### TASK DIRECTIONS
A word-for-word transcription of the data below is required.

Dataset entries:
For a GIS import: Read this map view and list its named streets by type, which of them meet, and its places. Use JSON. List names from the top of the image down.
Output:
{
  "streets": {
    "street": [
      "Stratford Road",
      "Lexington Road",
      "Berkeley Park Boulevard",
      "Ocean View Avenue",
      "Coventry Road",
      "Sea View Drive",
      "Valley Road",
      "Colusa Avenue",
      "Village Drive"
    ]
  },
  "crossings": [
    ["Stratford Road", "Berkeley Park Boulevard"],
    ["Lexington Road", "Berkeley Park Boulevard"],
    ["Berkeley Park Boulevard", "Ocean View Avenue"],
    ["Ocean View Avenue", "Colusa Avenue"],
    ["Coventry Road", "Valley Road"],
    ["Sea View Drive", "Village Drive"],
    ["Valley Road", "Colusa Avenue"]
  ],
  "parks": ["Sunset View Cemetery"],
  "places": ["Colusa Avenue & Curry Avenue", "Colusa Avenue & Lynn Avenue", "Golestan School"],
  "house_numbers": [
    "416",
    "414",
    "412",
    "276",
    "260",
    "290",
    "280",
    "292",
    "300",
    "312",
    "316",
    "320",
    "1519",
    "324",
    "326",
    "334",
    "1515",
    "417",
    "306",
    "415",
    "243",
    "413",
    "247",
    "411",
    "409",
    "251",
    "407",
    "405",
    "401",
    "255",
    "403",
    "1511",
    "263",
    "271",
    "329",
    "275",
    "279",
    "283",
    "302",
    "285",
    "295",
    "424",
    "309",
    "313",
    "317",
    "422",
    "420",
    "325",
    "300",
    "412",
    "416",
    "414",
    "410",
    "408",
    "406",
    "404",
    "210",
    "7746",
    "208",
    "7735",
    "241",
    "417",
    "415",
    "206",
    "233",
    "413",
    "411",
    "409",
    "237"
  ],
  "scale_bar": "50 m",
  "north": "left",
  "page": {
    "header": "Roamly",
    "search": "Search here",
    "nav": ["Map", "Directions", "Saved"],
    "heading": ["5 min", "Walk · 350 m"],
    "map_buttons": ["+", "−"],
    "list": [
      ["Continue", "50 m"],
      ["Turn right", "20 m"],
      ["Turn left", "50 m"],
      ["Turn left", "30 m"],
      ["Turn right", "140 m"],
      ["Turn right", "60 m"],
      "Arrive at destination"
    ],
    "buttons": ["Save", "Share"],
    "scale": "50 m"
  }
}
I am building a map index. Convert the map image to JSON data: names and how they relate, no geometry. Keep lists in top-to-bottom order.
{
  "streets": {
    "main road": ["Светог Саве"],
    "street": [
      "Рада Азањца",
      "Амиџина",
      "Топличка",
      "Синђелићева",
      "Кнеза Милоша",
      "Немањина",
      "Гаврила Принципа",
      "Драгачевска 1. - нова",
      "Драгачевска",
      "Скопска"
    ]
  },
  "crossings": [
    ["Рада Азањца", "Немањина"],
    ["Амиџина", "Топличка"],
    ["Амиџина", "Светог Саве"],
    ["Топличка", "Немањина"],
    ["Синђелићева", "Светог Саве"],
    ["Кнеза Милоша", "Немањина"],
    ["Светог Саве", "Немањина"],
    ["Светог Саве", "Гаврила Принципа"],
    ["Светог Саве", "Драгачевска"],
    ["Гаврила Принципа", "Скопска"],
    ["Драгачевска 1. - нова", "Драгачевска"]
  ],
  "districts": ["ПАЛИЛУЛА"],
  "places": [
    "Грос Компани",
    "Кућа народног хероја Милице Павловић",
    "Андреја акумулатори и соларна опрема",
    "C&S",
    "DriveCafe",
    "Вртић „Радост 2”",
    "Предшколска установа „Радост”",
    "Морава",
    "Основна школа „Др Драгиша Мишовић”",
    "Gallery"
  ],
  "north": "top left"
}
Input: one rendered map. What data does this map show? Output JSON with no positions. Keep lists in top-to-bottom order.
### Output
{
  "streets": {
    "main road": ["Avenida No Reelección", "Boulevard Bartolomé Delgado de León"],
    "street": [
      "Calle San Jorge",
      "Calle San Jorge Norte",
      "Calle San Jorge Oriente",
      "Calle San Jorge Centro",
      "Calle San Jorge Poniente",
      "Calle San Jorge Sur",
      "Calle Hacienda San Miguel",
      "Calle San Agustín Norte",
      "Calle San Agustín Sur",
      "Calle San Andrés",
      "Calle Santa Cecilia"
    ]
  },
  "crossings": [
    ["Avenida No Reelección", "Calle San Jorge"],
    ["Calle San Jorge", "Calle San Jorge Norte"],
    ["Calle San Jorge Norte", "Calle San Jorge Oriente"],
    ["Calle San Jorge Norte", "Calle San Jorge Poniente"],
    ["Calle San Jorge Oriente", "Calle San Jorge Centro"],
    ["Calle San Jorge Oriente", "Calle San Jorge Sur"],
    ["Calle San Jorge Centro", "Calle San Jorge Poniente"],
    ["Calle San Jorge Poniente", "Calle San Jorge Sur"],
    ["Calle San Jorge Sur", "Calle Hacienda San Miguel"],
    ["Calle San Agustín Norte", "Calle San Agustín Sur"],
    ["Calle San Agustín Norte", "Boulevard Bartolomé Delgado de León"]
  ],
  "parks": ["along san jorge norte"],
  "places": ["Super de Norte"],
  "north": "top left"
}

### WRITTEN RESPONSE
For a GIS import: Read this map view and list its named streets by type, which of them meet, and its places. Use JSON. List names from the top of the image down.
Output:
{
  "streets": {
    "street": [
      "Stratford Road",
      "Lexington Road",
      "Berkeley Park Boulevard",
      "Ocean View Avenue",
      "Coventry Road",
      "Sea View Drive",
      "Valley Road",
      "Colusa Avenue",
      "Village Drive"
    ]
  },
  "crossings": [
    ["Stratford Road", "Berkeley Park Boulevard"],
    ["Lexington Road", "Berkeley Park Boulevard"],
    ["Berkeley Park Boulevard", "Ocean View Avenue"],
    ["Ocean View Avenue", "Colusa Avenue"],
    ["Coventry Road", "Valley Road"],
    ["Sea View Drive", "Village Drive"],
    ["Valley Road", "Colusa Avenue"]
  ],
  "parks": ["Sunset View Cemetery"],
  "places": ["Colusa Avenue & Curry Avenue", "Colusa Avenue & Lynn Avenue", "Golestan School"],
  "house_numbers": [
    "416",
    "414",
    "412",
    "276",
    "260",
    "290",
    "280",
    "292",
    "300",
    "312",
    "316",
    "320",
    "1519",
    "324",
    "326",
    "334",
    "1515",
    "417",
    "306",
    "415",
    "243",
    "413",
    "247",
    "411",
    "409",
    "251",
    "407",
    "405",
    "401",
    "255",
    "403",
    "1511",
    "263",
    "271",
    "329",
    "275",
    "279",
    "283",
    "302",
    "285",
    "295",
    "424",
    "309",
    "313",
    "317",
    "422",
    "420",
    "325",
    "300",
    "412",
    "416",
    "414",
    "410",
    "408",
    "406",
    "404",
    "210",
    "7746",
    "208",
    "7735",
    "241",
    "417",
    "415",
    "206",
    "233",
    "413",
    "411",
    "409",
    "237"
  ],
  "scale_bar": "50 m",
  "north": "left",
  "page": {
    "header": "Roamly",
    "search": "Search here",
    "nav": ["Map", "Directions", "Saved"],
    "heading": ["5 min", "Walk · 350 m"],
    "map_buttons": ["+", "−"],
    "list": [
      ["Continue", "50 m"],
      ["Turn right", "20 m"],
      ["Turn left", "50 m"],
      ["Turn left", "30 m"],
      ["Turn right", "140 m"],
      ["Turn right", "60 m"],
      "Arrive at destination"
    ],
    "buttons": ["Save", "Share"],
    "scale": "50 m"
  }
}
I am building a map index. Convert the map image to JSON data: names and how they relate, no geometry. Keep lists in top-to-bottom order.
{
  "streets": {
    "main road": ["Светог Саве"],
    "street": [
      "Рада Азањца",
      "Амиџина",
      "Топличка",
      "Синђелићева",
      "Кнеза Милоша",
      "Немањина",
      "Гаврила Принципа",
      "Драгачевска 1. - нова",
      "Драгачевска",
      "Скопска"
    ]
  },
  "crossings": [
    ["Рада Азањца", "Немањина"],
    ["Амиџина", "Топличка"],
    ["Амиџина", "Светог Саве"],
    ["Топличка", "Немањина"],
    ["Синђелићева", "Светог Саве"],
    ["Кнеза Милоша", "Немањина"],
    ["Светог Саве", "Немањина"],
    ["Светог Саве", "Гаврила Принципа"],
    ["Светог Саве", "Драгачевска"],
    ["Гаврила Принципа", "Скопска"],
    ["Драгачевска 1. - нова", "Драгачевска"]
  ],
  "districts": ["ПАЛИЛУЛА"],
  "places": [
    "Грос Компани",
    "Кућа народног хероја Милице Павловић",
    "Андреја акумулатори и соларна опрема",
    "C&S",
    "DriveCafe",
    "Вртић „Радост 2”",
    "Предшколска установа „Радост”",
    "Морава",
    "Основна школа „Др Драгиша Мишовић”",
    "Gallery"
  ],
  "north": "top left"
}
Input: one rendered map. What data does this map show? Output JSON with no positions. Keep lists in top-to-bottom order.
### Output
{
  "streets": {
    "main road": ["Avenida No Reelección", "Boulevard Bartolomé Delgado de León"],
    "street": [
      "Calle San Jorge",
      "Calle San Jorge Norte",
      "Calle San Jorge Oriente",
      "Calle San Jorge Centro",
      "Calle San Jorge Poniente",
      "Calle San Jorge Sur",
      "Calle Hacienda San Miguel",
      "Calle San Agustín Norte",
      "Calle San Agustín Sur",
      "Calle San Andrés",
      "Calle Santa Cecilia"
    ]
  },
  "crossings": [
    ["Avenida No Reelección", "Calle San Jorge"],
    ["Calle San Jorge", "Calle San Jorge Norte"],
    ["Calle San Jorge Norte", "Calle San Jorge Oriente"],
    ["Calle San Jorge Norte", "Calle San Jorge Poniente"],
    ["Calle San Jorge Oriente", "Calle San Jorge Centro"],
    ["Calle San Jorge Oriente", "Calle San Jorge Sur"],
    ["Calle San Jorge Centro", "Calle San Jorge Poniente"],
    ["Calle San Jorge Poniente", "Calle San Jorge Sur"],
    ["Calle San Jorge Sur", "Calle Hacienda San Miguel"],
    ["Calle San Agustín Norte", "Calle San Agustín Sur"],
    ["Calle San Agustín Norte", "Boulevard Bartolomé Delgado de León"]
  ],
  "parks": ["along san jorge norte"],
  "places": ["Super de Norte"],
  "north": "top left"
}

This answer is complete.